It takes a really clever student to make a first rate "boner", according to M. S. Balch '25, instructor and tutor who has made a private collection of "howlers", culled from themes submitted in English A. Mr. Balch called attention to the imagination brought to bear in a theme about the Great Emancipator, by a Freshman Gamaliel Bradford who wrote, "Abe Lincoln, his big feet more than filling the shoes of his weak-kneed predecessor, Buchanan, stepped into that gay, social whirl of guile and graft at Washington with a threatening warcloud darkening the Southern horizon." Another budding historian explained that "Queen Elizabeth was by this time firmly entrenched on her throne."
"After leaving school, some men go to college, some to work, and a few to Harvard," declared, one essayist. "When these few get to Cambridge they spend most of their time fighting for 'dear old Alma Martyr, taking Physics and studying objects that can be described as 'completely globular in every dimension,' and reading scenes from Shakespeare's 'Twelfth-Knight'" ... or so the section men might be led to believe.
Big business men have been referred to as "magnets", making Andrew Mellon an aluminum magnet.
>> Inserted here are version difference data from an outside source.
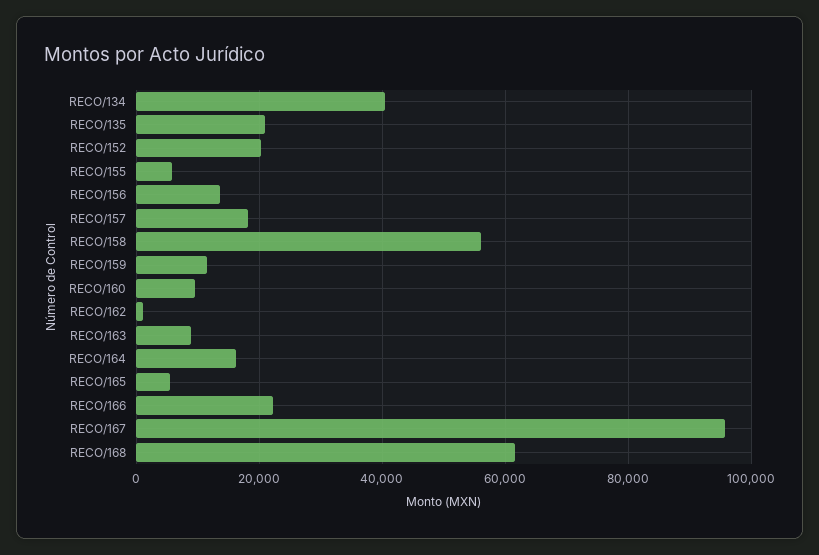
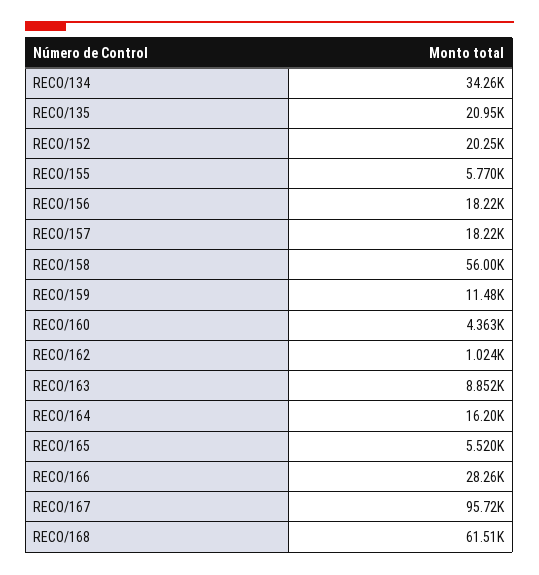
  {
-   "RECO/134": 40000,
+   "RECO/134": 34260,
    "RECO/135": 20950,
    "RECO/152": 20250,
    "RECO/155": 5770,
-   "RECO/156": 14000,
+   "RECO/156": 18220,
    "RECO/157": 18220,
    "RECO/158": 56000,
    "RECO/159": 11480,
-   "RECO/160": 10000,
+   "RECO/160": 4363,
    "RECO/162": 1024,
    "RECO/163": 8852,
    "RECO/164": 16200,
    "RECO/165": 5520,
-   "RECO/166": 22000,
+   "RECO/166": 28260,
    "RECO/167": 95720,
    "RECO/168": 61510
  }

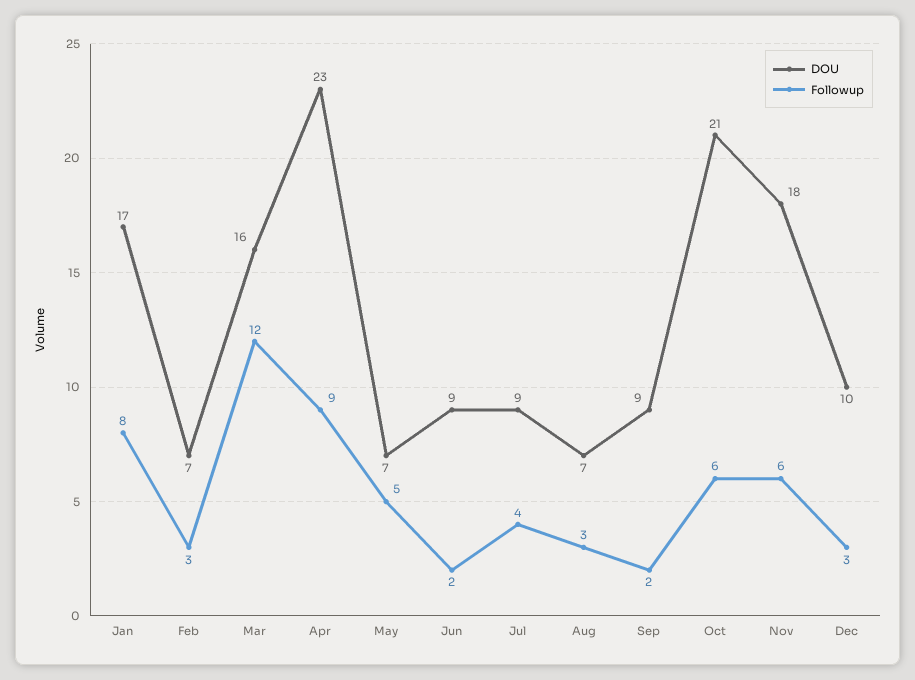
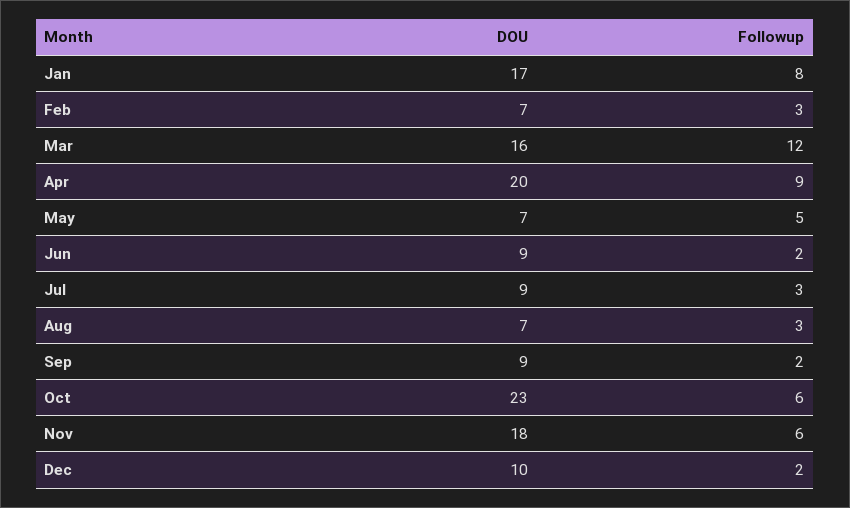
  {
    "DOU": {
      "Jan": 17,
      "Feb": 7,
      "Mar": 16,
-     "Apr": 23,
+     "Apr": 20,
      "May": 7,
      "Jun": 9,
      "Jul": 9,
      "Aug": 7,
      "Sep": 9,
-     "Oct": 21,
+     "Oct": 23,
      "Nov": 18,
      "Dec": 10
    },
    "Followup": {
      "Jan": 8,
      "Feb": 3,
      "Mar": 12,
      "Apr": 9,
      "May": 5,
      "Jun": 2,
-     "Jul": 4,
+     "Jul": 3,
      "Aug": 3,
      "Sep": 2,
      "Oct": 6,
      "Nov": 6,
-     "Dec": 3
+     "Dec": 2
    }
  }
Boswell was Samuel Johnson's "iodizer", Chicago politics have fallen into the hands of the "rum-running racquet." Then there is the yearly appearance of the "illustrated man", while a self description has been titled "An Autobiological Sketch."
Most Freshmen have a secret yearning to write themes on "How to Sail a Boat", "Why the United States Should Preserve Her, Forests", and .... yes, "How to Write a Theme." All in all, it's small wonder that English A professors to quote another theme, become at times "non-plushed."